» ASSIGNMENT: Reproduce every one of the records below verbatim, keeping each line unchanged.

» RECORDS TO USE:
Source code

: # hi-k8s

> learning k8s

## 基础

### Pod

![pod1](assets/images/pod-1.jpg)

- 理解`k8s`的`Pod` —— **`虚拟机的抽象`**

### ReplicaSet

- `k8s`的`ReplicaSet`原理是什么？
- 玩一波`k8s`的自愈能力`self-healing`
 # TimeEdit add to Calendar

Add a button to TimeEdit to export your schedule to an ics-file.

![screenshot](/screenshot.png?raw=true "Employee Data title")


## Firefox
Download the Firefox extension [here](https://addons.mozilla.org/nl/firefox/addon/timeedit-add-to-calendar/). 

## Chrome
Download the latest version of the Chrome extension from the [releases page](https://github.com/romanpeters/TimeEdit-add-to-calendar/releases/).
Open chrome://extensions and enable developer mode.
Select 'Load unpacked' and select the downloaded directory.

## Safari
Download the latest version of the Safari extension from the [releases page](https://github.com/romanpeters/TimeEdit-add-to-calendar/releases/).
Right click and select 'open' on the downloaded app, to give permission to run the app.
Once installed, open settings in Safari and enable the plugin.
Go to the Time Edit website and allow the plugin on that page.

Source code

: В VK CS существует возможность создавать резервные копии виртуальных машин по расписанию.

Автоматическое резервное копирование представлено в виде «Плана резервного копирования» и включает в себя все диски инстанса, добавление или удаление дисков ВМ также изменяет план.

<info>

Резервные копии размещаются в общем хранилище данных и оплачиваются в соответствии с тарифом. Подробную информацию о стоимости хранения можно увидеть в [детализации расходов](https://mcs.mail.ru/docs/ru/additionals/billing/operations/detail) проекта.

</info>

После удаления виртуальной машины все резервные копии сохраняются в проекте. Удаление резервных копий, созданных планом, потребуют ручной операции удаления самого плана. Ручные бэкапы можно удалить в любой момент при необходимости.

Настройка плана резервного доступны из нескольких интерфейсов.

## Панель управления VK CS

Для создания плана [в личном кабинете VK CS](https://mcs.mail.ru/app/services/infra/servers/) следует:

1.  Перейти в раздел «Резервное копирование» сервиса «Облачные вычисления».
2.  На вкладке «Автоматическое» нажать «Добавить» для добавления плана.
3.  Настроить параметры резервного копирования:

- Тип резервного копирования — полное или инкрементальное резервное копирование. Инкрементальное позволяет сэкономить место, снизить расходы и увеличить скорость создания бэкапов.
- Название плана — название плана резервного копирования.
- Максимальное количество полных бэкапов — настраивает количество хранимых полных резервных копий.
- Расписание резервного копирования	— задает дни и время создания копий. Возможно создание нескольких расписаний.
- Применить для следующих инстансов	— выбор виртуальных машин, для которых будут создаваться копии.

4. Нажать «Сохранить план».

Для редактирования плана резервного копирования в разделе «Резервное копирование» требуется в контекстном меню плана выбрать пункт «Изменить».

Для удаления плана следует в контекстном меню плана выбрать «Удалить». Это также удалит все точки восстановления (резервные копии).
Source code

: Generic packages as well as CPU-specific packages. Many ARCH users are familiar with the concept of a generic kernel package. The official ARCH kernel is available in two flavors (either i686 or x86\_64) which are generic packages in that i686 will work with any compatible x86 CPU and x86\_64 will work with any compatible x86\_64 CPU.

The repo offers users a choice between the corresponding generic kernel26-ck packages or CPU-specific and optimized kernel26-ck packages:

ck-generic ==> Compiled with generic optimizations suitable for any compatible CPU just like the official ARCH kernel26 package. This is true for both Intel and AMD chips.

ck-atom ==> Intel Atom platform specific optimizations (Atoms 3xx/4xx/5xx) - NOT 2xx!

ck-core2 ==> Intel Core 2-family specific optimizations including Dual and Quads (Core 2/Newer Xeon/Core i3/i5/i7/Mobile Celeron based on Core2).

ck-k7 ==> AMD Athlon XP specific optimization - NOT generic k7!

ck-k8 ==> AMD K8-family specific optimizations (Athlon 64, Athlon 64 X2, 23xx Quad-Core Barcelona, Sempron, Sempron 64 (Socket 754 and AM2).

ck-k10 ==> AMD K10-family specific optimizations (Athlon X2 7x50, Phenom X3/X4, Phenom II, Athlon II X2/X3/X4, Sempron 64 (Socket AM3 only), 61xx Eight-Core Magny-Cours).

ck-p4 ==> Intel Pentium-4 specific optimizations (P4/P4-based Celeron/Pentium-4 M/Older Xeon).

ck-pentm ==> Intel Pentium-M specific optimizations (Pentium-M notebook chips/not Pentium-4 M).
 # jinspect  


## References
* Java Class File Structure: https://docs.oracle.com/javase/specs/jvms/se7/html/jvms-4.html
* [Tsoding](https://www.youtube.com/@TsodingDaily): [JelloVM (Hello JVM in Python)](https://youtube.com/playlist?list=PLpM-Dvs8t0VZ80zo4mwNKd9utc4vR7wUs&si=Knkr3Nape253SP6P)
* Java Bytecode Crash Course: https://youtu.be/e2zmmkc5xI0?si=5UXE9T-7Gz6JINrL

» WRITTEN ANSWER:
Source code

: # hi-k8s

> learning k8s

## 基础

### Pod

![pod1](assets/images/pod-1.jpg)

- 理解`k8s`的`Pod` —— **`虚拟机的抽象`**

### ReplicaSet

- `k8s`的`ReplicaSet`原理是什么？
- 玩一波`k8s`的自愈能力`self-healing`
 # TimeEdit add to Calendar

Add a button to TimeEdit to export your schedule to an ics-file.

![screenshot](/screenshot.png?raw=true "Employee Data title")


## Firefox
Download the Firefox extension [here](https://addons.mozilla.org/nl/firefox/addon/timeedit-add-to-calendar/). 

## Chrome
Download the latest version of the Chrome extension from the [releases page](https://github.com/romanpeters/TimeEdit-add-to-calendar/releases/).
Open chrome://extensions and enable developer mode.
Select 'Load unpacked' and select the downloaded directory.

## Safari
Download the latest version of the Safari extension from the [releases page](https://github.com/romanpeters/TimeEdit-add-to-calendar/releases/).
Right click and select 'open' on the downloaded app, to give permission to run the app.
Once installed, open settings in Safari and enable the plugin.
Go to the Time Edit website and allow the plugin on that page.

Source code

: В VK CS существует возможность создавать резервные копии виртуальных машин по расписанию.

Автоматическое резервное копирование представлено в виде «Плана резервного копирования» и включает в себя все диски инстанса, добавление или удаление дисков ВМ также изменяет план.

<info>

Резервные копии размещаются в общем хранилище данных и оплачиваются в соответствии с тарифом. Подробную информацию о стоимости хранения можно увидеть в [детализации расходов](https://mcs.mail.ru/docs/ru/additionals/billing/operations/detail) проекта.

</info>

После удаления виртуальной машины все резервные копии сохраняются в проекте. Удаление резервных копий, созданных планом, потребуют ручной операции удаления самого плана. Ручные бэкапы можно удалить в любой момент при необходимости.

Настройка плана резервного доступны из нескольких интерфейсов.

## Панель управления VK CS

Для создания плана [в личном кабинете VK CS](https://mcs.mail.ru/app/services/infra/servers/) следует:

1.  Перейти в раздел «Резервное копирование» сервиса «Облачные вычисления».
2.  На вкладке «Автоматическое» нажать «Добавить» для добавления плана.
3.  Настроить параметры резервного копирования:

- Тип резервного копирования — полное или инкрементальное резервное копирование. Инкрементальное позволяет сэкономить место, снизить расходы и увеличить скорость создания бэкапов.
- Название плана — название плана резервного копирования.
- Максимальное количество полных бэкапов — настраивает количество хранимых полных резервных копий.
- Расписание резервного копирования	— задает дни и время создания копий. Возможно создание нескольких расписаний.
- Применить для следующих инстансов	— выбор виртуальных машин, для которых будут создаваться копии.

4. Нажать «Сохранить план».

Для редактирования плана резервного копирования в разделе «Резервное копирование» требуется в контекстном меню плана выбрать пункт «Изменить».

Для удаления плана следует в контекстном меню плана выбрать «Удалить». Это также удалит все точки восстановления (резервные копии).
Source code

: Generic packages as well as CPU-specific packages. Many ARCH users are familiar with the concept of a generic kernel package. The official ARCH kernel is available in two flavors (either i686 or x86\_64) which are generic packages in that i686 will work with any compatible x86 CPU and x86\_64 will work with any compatible x86\_64 CPU.

The repo offers users a choice between the corresponding generic kernel26-ck packages or CPU-specific and optimized kernel26-ck packages:

ck-generic ==> Compiled with generic optimizations suitable for any compatible CPU just like the official ARCH kernel26 package. This is true for both Intel and AMD chips.

ck-atom ==> Intel Atom platform specific optimizations (Atoms 3xx/4xx/5xx) - NOT 2xx!

ck-core2 ==> Intel Core 2-family specific optimizations including Dual and Quads (Core 2/Newer Xeon/Core i3/i5/i7/Mobile Celeron based on Core2).

ck-k7 ==> AMD Athlon XP specific optimization - NOT generic k7!

ck-k8 ==> AMD K8-family specific optimizations (Athlon 64, Athlon 64 X2, 23xx Quad-Core Barcelona, Sempron, Sempron 64 (Socket 754 and AM2).

ck-k10 ==> AMD K10-family specific optimizations (Athlon X2 7x50, Phenom X3/X4, Phenom II, Athlon II X2/X3/X4, Sempron 64 (Socket AM3 only), 61xx Eight-Core Magny-Cours).

ck-p4 ==> Intel Pentium-4 specific optimizations (P4/P4-based Celeron/Pentium-4 M/Older Xeon).

ck-pentm ==> Intel Pentium-M specific optimizations (Pentium-M notebook chips/not Pentium-4 M).
 # jinspect  


## References
* Java Class File Structure: https://docs.oracle.com/javase/specs/jvms/se7/html/jvms-4.html
* [Tsoding](https://www.youtube.com/@TsodingDaily): [JelloVM (Hello JVM in Python)](https://youtube.com/playlist?list=PLpM-Dvs8t0VZ80zo4mwNKd9utc4vR7wUs&si=Knkr3Nape253SP6P)
* Java Bytecode Crash Course: https://youtu.be/e2zmmkc5xI0?si=5UXE9T-7Gz6JINrL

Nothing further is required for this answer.